I remember a photograph of myself at four years old. I am sitting on the floor and smiling with my arm around my new puppy. I am wearing a green checked dress. The puppy is a light fawn color with a white nose and white belly. We are roughly the same size. There is a Christmas tree behind me and the legs and feet of adults at the edge of the frame. I have no memory of this event; in my earliest memories we already have a dog. His name is Caboose.
Except it’s not entirely true that in my earliest memories we had a dog, because he isn’t present in most of my memories. I remember the fact that he existed at that time, but he wasn’t there. If each memory were a photograph, he would be, always, outside the frame. We kept him in the backyard, to be eventually joined by first one, and then two, black cats, and an escaped rabbit.

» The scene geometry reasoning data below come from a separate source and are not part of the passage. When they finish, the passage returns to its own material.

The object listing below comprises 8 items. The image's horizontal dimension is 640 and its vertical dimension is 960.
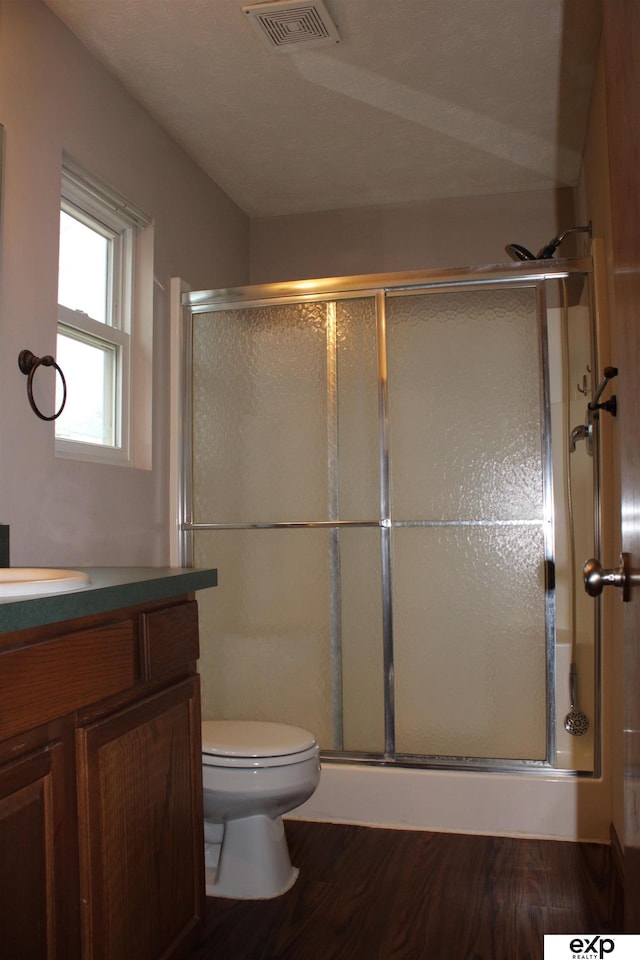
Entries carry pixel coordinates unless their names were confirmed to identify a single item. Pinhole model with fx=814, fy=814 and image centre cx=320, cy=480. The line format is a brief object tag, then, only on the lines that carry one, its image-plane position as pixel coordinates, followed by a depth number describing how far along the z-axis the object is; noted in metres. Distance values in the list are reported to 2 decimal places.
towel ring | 2.12
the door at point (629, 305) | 0.83
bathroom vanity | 1.23
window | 2.53
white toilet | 2.20
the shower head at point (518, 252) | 3.02
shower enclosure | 2.74
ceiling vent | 2.31
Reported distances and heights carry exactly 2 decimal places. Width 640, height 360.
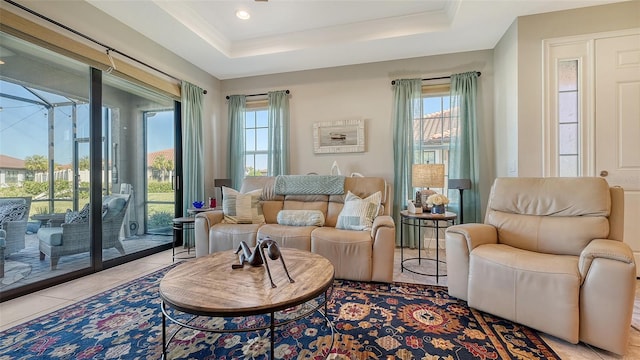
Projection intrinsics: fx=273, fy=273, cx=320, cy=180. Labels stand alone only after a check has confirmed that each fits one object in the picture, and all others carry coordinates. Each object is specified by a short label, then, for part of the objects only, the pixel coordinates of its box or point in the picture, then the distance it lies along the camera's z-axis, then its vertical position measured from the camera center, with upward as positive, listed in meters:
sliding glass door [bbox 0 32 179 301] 2.25 +0.11
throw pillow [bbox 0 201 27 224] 2.20 -0.25
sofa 2.46 -0.49
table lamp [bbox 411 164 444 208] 2.90 +0.03
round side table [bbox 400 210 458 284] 2.59 -0.59
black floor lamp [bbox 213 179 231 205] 4.01 -0.04
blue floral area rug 1.49 -0.95
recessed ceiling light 3.03 +1.86
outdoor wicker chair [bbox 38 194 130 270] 2.52 -0.54
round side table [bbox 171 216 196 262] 3.25 -0.71
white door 2.57 +0.55
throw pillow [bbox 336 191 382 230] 2.71 -0.35
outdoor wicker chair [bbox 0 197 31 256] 2.22 -0.39
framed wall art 3.93 +0.62
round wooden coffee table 1.18 -0.54
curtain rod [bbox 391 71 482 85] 3.51 +1.34
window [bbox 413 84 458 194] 3.69 +0.69
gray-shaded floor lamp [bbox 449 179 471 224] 3.17 -0.07
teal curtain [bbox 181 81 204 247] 3.76 +0.47
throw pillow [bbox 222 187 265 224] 3.12 -0.33
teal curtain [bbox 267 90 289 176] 4.16 +0.71
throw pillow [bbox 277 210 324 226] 2.97 -0.43
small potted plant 2.77 -0.24
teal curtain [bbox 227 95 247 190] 4.40 +0.60
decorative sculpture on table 1.50 -0.44
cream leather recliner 1.47 -0.53
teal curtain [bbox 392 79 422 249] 3.68 +0.48
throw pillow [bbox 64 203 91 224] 2.66 -0.35
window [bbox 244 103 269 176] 4.43 +0.64
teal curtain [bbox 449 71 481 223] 3.48 +0.48
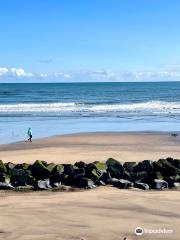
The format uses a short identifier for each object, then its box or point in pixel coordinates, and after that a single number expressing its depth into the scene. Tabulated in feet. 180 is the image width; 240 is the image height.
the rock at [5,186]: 43.16
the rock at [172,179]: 44.81
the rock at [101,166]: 47.86
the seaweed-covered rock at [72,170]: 46.73
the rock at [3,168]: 47.06
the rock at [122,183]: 43.65
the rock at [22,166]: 49.55
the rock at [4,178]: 44.96
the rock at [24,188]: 43.11
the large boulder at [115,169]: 47.07
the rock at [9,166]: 48.85
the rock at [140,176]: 46.05
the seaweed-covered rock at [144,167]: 48.44
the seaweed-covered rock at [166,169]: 47.27
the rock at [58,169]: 46.70
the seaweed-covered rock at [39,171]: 46.93
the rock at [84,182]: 43.75
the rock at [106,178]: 45.03
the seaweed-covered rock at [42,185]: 43.06
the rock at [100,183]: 44.62
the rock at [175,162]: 51.19
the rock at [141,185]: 43.24
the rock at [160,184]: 43.55
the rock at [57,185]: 43.91
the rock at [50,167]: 47.58
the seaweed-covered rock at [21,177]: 44.91
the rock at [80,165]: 49.78
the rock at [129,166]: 48.93
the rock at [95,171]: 45.29
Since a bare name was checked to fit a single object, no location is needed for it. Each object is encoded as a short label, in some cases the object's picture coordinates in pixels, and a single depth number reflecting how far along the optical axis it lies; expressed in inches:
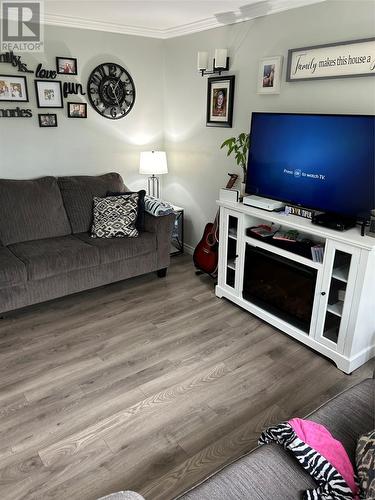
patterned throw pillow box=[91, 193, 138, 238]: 126.3
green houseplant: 115.7
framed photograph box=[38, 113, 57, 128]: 131.6
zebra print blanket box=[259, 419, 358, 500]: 40.7
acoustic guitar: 129.3
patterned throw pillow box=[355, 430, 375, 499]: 39.5
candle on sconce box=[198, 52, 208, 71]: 125.5
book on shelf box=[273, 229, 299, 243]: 101.1
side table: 158.9
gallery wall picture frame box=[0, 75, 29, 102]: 121.6
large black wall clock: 139.6
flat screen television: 83.8
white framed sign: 85.4
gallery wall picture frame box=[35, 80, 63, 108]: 128.6
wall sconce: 119.5
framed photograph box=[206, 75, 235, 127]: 124.8
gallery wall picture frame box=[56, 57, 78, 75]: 129.8
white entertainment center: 83.5
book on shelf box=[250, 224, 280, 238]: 107.2
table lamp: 145.9
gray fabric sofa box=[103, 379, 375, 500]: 40.7
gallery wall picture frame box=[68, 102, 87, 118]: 136.7
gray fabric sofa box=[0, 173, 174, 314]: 107.3
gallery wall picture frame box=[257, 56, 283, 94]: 106.1
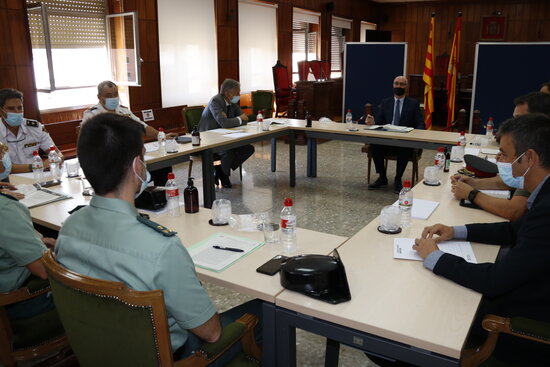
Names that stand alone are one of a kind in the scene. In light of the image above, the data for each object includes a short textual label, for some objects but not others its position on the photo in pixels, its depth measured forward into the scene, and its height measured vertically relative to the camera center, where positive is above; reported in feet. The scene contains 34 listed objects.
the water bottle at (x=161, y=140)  13.42 -1.80
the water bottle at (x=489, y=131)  15.18 -1.81
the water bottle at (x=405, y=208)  7.47 -2.14
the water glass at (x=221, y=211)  7.47 -2.15
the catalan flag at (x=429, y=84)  21.90 -0.38
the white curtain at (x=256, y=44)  27.40 +2.05
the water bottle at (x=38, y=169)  10.36 -1.99
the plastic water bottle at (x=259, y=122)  17.08 -1.63
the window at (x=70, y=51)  17.51 +1.13
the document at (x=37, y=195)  8.57 -2.23
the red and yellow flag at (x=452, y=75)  22.33 +0.04
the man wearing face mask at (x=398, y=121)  16.88 -1.64
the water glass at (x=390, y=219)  7.18 -2.19
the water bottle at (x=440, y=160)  10.66 -1.93
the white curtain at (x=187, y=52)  22.53 +1.35
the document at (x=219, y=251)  6.05 -2.38
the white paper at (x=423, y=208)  7.81 -2.30
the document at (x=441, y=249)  6.16 -2.37
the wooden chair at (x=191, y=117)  17.98 -1.52
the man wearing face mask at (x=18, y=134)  11.53 -1.42
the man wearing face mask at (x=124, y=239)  4.05 -1.43
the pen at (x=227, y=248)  6.45 -2.37
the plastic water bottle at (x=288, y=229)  6.45 -2.14
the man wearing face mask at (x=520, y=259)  4.85 -2.12
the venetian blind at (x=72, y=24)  17.58 +2.22
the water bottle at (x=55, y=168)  10.14 -1.93
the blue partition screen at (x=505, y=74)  19.43 +0.06
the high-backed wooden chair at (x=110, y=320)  3.68 -1.98
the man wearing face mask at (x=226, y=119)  17.15 -1.55
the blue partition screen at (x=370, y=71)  22.66 +0.28
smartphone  5.75 -2.37
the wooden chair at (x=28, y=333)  5.50 -3.16
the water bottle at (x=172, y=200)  7.88 -2.07
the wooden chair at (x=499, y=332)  4.74 -2.64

When my parents tell the story, they say, We got you a puppy because he was small, and you were small, but we should have gotten a small dog instead. The puppy was rambunctious. He scared you. It’s a reasonable explanation. I don’t know if it’s true. I only know that I never loved him. None of us did.
I don’t know if I had asked for a dog or if he just happened. With two parents, a brother, and a white stucco ranch house with a fenced-in backyard, perhaps the dog was simply a necessary part of what I would later learn to call our nuclear family. Other necessities included family trips in the summer to the Grand Canyon and day trips to the mountains in the winter. Dutifully, I learned to make snow angels and sled down small hills. My attempts at making snowmen were less successful. Afterwards, we would get back in the van, wet and shivering, and drive back home.